Avec l’abrogation de l’ordonnance de 2012 et l’adoption, en Conseil des ministres du 26 février 2026, d’un nouveau régime foncier, le Gabon opère un tournant structurel. L’innovation la plus marquante réside dans la judiciarisation du titre foncier : désormais délivré sous autorité judiciaire, il devient définitif, irrévocable et inattaquable. Cette évolution rompt avec les incertitudes administratives qui ont longtemps fragilisé la sécurité des transactions et freiné l’investissement.
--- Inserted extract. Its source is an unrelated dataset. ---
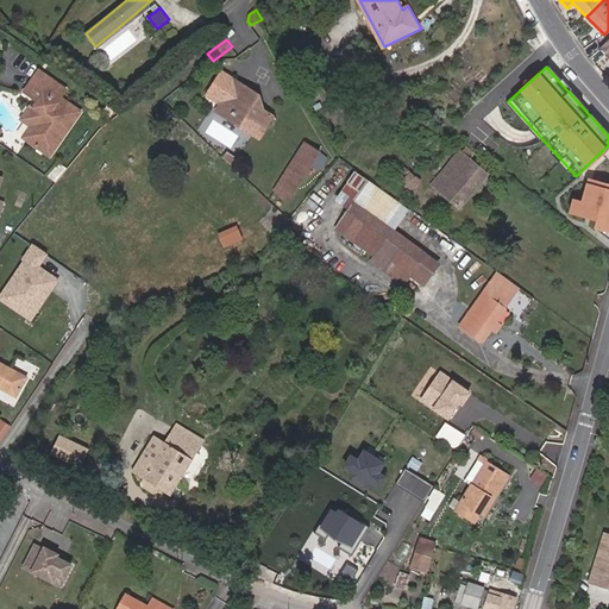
[(61,98),(67,89),(39,70),(25,92),(37,99),(39,101),(43,104),(38,110),(36,107),(32,105),(25,117),(37,125),(38,131),(31,142),(44,151),(51,140),(58,145),(71,126),(76,120),(66,113),(58,123),(49,115),(55,106),(61,98)]
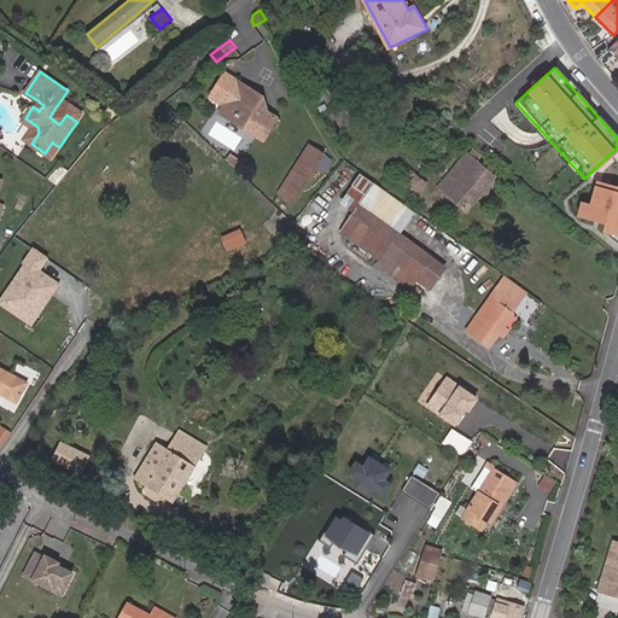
[(249,121),(244,128),(264,141),(278,118),(269,112),(263,97),(226,74),(213,95),(227,105),(249,121)]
En clarifiant le statut de la propriété, l’État pose les bases d’un environnement juridique plus stable et prévisible.
La création du Guichet Unique de la Propriété Foncière traduit une volonté d’efficacité opérationnelle. L’objectif affiché, 50 000 titres délivrés en quatre mois, est ambitieux, voire spectaculaire. Il s’agit non seulement de régulariser des situations anciennes, mais aussi d’élargir l’accès formel à la propriété, condition essentielle pour mobiliser le crédit, sécuriser les investissements et valoriser les actifs. Ce chantier administratif, s’il est mené avec rigueur, peut profondément transformer la relation entre citoyens, entreprises et administration foncière.
La déclaration d’utilité publique à Mayumba, portant sur plus de 52 000 hectares destinés à la transformation minière, confirme la cohérence d’ensemble : structurer le foncier pour soutenir l’industrialisation. En articulant réforme juridique et stratégie économique, le Gabon envoie un signal clair aux investisseurs nationaux et internationaux : la sécurité juridique devient un pilier de son attractivité. Au-delà de la technique, c’est une vision d’État moderne qui se dessine, où la maîtrise du foncier n’est plus un frein mais un moteur de développement.